As for MIT associate professor Phillip Isola, his musing considered whether the future AI agents might be more inspired by biological design, less deterministic, and more “organoid.”

“One possibility is, this future will look more like economies, and markets, and social policies, and less like networks and computer systems, computer science, a lot of the ways that we build the tools right now,” he said. “The LLMs right now look very much like CS. They follow some protocol, and you have this MCP thing, and so on and so forth. But maybe a better model for the future of these agents is to think of them like organisms, not like programs.”

Recursive AI On the Horizon

“Very soon,” Mehta suggested, “agents will build agents, which will have less fidelity, and when agents who build agents build more agents, the agent will evolve quite rapidly, and drive a lot more tactical development of what agents will do, to automate 70% of the world's economy.”

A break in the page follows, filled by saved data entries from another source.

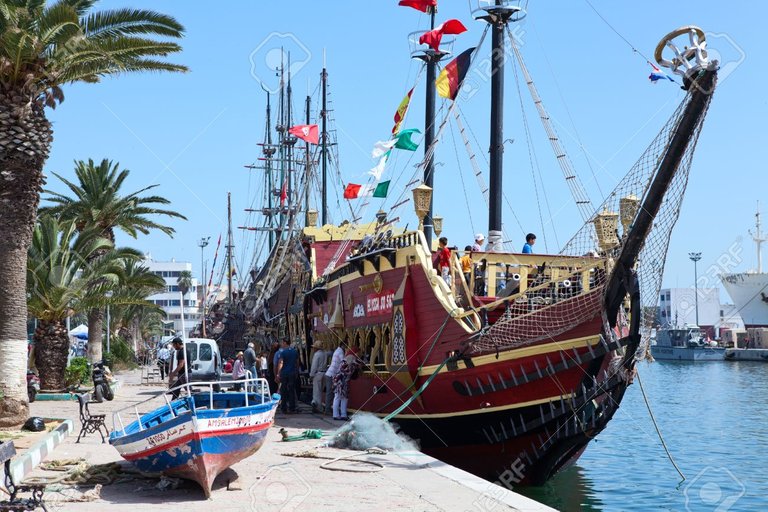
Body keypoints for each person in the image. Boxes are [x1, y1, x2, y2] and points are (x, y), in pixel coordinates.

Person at [332, 347, 360, 421]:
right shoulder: (352, 362)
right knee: (342, 398)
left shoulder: (344, 361)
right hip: (342, 381)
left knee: (339, 397)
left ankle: (337, 414)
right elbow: (349, 373)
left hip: (338, 381)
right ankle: (342, 414)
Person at [275, 338, 299, 414]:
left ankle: (284, 408)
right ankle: (292, 407)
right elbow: (297, 363)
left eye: (282, 342)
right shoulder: (295, 352)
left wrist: (278, 373)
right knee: (291, 390)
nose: (282, 344)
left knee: (283, 390)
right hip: (292, 373)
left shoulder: (283, 352)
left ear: (285, 343)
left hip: (284, 374)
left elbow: (280, 362)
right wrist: (296, 371)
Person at [324, 343, 344, 415]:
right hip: (331, 374)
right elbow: (343, 362)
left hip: (330, 373)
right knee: (330, 392)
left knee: (331, 392)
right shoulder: (340, 352)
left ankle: (328, 408)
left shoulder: (337, 351)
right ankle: (327, 409)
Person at [309, 340, 328, 413]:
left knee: (316, 391)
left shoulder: (317, 354)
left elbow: (314, 366)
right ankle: (316, 404)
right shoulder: (325, 353)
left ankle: (317, 405)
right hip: (324, 372)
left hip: (317, 373)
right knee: (320, 390)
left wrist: (311, 375)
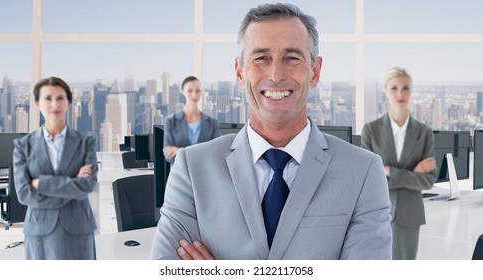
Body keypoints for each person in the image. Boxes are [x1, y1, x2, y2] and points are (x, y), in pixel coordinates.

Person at [150, 3, 392, 260]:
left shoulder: (363, 171)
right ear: (240, 72)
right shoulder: (192, 168)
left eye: (292, 58)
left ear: (315, 71)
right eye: (261, 58)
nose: (276, 75)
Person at [13, 77, 98, 260]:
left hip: (78, 228)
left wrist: (41, 183)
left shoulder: (85, 143)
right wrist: (72, 183)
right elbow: (24, 194)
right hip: (39, 230)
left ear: (68, 102)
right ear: (37, 103)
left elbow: (87, 186)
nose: (54, 104)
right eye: (48, 98)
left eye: (60, 98)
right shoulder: (23, 146)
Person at [361, 66, 436, 260]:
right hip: (376, 213)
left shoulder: (423, 133)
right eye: (394, 88)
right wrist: (413, 174)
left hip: (410, 216)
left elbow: (428, 181)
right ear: (385, 90)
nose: (400, 94)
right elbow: (368, 181)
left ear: (412, 91)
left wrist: (389, 172)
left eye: (406, 88)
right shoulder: (371, 131)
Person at [162, 76, 221, 164]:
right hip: (180, 175)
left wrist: (179, 151)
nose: (194, 95)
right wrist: (201, 154)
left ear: (201, 93)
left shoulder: (212, 123)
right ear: (183, 92)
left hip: (204, 175)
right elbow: (169, 155)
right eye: (190, 91)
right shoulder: (171, 121)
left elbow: (217, 152)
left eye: (197, 91)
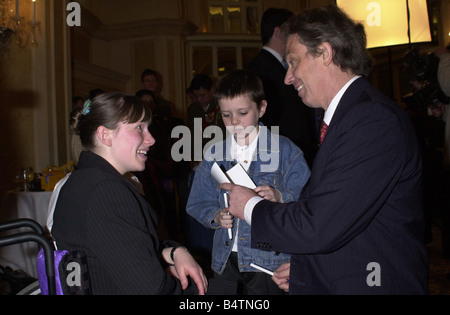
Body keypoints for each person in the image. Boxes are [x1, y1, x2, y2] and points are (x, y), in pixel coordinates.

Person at [221, 5, 429, 295]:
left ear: (325, 53)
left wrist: (250, 206)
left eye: (293, 62)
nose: (287, 77)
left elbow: (318, 226)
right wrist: (310, 270)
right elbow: (344, 219)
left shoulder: (370, 119)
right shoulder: (352, 116)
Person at [51, 93, 208, 295]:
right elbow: (152, 290)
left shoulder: (80, 181)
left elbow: (125, 250)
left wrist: (174, 251)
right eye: (139, 128)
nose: (151, 139)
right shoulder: (106, 191)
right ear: (105, 135)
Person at [187, 70, 310, 294]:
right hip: (226, 260)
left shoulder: (285, 151)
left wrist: (281, 197)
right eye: (226, 115)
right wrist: (216, 215)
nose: (234, 122)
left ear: (261, 108)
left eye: (242, 113)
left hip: (269, 262)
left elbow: (309, 202)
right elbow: (197, 202)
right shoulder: (215, 153)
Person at [246, 7, 318, 167]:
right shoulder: (259, 68)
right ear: (278, 31)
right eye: (292, 30)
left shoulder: (280, 64)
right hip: (283, 156)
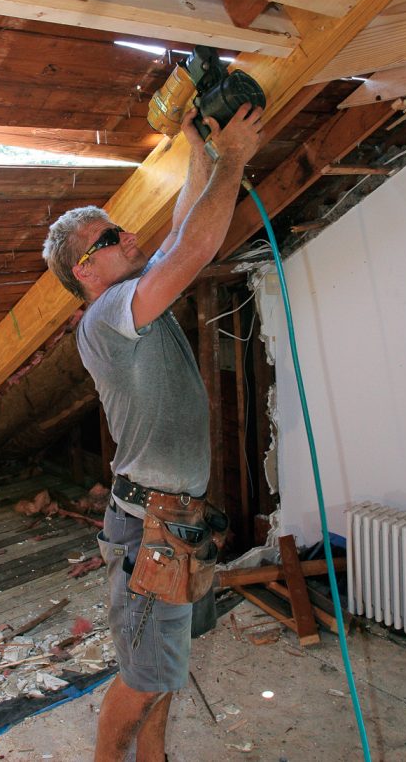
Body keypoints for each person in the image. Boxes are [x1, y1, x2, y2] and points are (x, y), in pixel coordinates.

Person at [42, 104, 262, 762]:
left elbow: (182, 236)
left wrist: (199, 155)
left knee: (166, 666)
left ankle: (154, 758)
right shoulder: (108, 315)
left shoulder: (137, 291)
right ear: (85, 270)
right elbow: (195, 248)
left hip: (178, 517)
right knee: (142, 680)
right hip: (150, 530)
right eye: (110, 239)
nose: (127, 237)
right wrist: (234, 161)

Chopra agreed, citing AI’s approach of something called the “Dunbar ceiling,” a socialization principle, and explaining a recursive process this way:

“In our lab, we spent the last five years just studying large multi-agent systems, and for many years, human societies were a big motivation, so we used to use agents to model disease outbreaks, labor markets, social networks, supply chains, that was the bulk of the focus of what we would do to study large models of societies, and how agents sort of self-organize at scale.”

“How do you build repetitions of these systems and these agents?” asked panelist Anil Sharma of Tata Consultancy Services, referring to scaling. “Who backs them up? There are still a lot of questions to be addressed. The good thing is: we have a lot of knowledge of how things have worked today, and some of those ideas are potentially scalable, scalable to even internal agents.”

“They will have limitations,” Veloso added, suggesting that the really impressive part of the agents will be in the interactions with humans.

Those are some thoughts on what we might see with AI agents moving forward in the next few years, and how they may challenge some of the assumptions that so many of us have. As for the open source movement – we’ll see.